E-mail: hintzwd@siu.edu

Summary

An experiment was designed to test whether age-0 shovelnose sturgeon (Scaphirhynchus platorynchus) exhibited predator avoidance behaviour in response to a channel catfish (Ictalurus punctatus) predator. It was hypothesized that shovelnose sturgeon would not exhibit any innate predator avoidance behaviour because previous reports have shown a congener of the shovelnose sturgeon, the pallid sturgeon (S. albus), to be an unfavourable prey item for channel catfish.
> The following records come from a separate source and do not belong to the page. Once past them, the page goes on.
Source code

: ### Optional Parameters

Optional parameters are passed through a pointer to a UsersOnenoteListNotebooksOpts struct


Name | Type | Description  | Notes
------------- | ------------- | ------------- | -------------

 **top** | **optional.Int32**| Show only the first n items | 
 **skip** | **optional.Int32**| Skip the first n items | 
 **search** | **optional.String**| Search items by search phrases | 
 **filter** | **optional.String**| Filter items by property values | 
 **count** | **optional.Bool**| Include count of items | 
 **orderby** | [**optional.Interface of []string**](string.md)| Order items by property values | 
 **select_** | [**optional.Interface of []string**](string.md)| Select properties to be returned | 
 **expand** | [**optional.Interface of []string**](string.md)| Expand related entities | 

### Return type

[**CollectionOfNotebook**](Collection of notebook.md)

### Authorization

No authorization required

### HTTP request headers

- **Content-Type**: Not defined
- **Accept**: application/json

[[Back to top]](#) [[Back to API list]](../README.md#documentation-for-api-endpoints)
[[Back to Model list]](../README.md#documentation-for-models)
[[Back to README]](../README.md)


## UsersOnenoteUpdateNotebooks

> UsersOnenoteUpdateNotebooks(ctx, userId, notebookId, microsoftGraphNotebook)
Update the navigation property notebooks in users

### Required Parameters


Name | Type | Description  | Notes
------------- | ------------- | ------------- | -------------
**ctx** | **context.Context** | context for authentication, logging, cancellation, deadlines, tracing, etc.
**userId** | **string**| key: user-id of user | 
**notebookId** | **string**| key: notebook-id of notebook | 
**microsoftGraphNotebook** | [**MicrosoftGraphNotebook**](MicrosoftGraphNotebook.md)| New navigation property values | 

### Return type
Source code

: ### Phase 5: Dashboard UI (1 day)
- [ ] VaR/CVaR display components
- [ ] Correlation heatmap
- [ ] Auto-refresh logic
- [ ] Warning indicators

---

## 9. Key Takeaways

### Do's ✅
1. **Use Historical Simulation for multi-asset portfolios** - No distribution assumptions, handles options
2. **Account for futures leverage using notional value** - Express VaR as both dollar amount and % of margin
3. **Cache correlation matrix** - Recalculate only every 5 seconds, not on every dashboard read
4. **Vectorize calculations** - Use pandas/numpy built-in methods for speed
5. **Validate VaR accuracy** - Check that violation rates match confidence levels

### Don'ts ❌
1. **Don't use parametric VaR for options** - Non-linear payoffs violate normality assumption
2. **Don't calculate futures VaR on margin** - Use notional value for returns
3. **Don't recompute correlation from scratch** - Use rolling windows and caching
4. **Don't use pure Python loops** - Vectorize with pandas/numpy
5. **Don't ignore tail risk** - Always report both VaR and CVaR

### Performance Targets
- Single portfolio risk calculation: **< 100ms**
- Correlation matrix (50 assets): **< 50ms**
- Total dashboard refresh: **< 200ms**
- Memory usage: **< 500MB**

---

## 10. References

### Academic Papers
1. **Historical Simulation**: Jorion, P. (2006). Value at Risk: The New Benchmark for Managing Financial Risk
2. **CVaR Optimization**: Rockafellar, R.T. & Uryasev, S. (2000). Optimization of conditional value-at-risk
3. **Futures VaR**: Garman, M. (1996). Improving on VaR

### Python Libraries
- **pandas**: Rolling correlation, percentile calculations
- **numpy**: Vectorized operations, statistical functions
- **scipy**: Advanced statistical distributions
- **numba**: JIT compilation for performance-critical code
The results, however, indicated that shovelnose sturgeon generally avoided space occupied by the catfish predator and spent a greater proportion of time in the predator avoidance zone within the experimental tank. Bitten fish, in particular, spent a greater period of time in the predator avoidance zone. Of all sturgeon used in this experiment (N = 30), 73% swam within the fork length (350 mm) of the catfish predator. The results seem to indicate that shovelnose sturgeon were initially oblivious to the risk of predation by the catfish predator, but after interaction (e.g. being chased or bitten) appeared to display predator avoidance behaviour. Predator avoidance behaviour in shovelnose sturgeon may thus be suggested as a learned rather than an innate behaviour.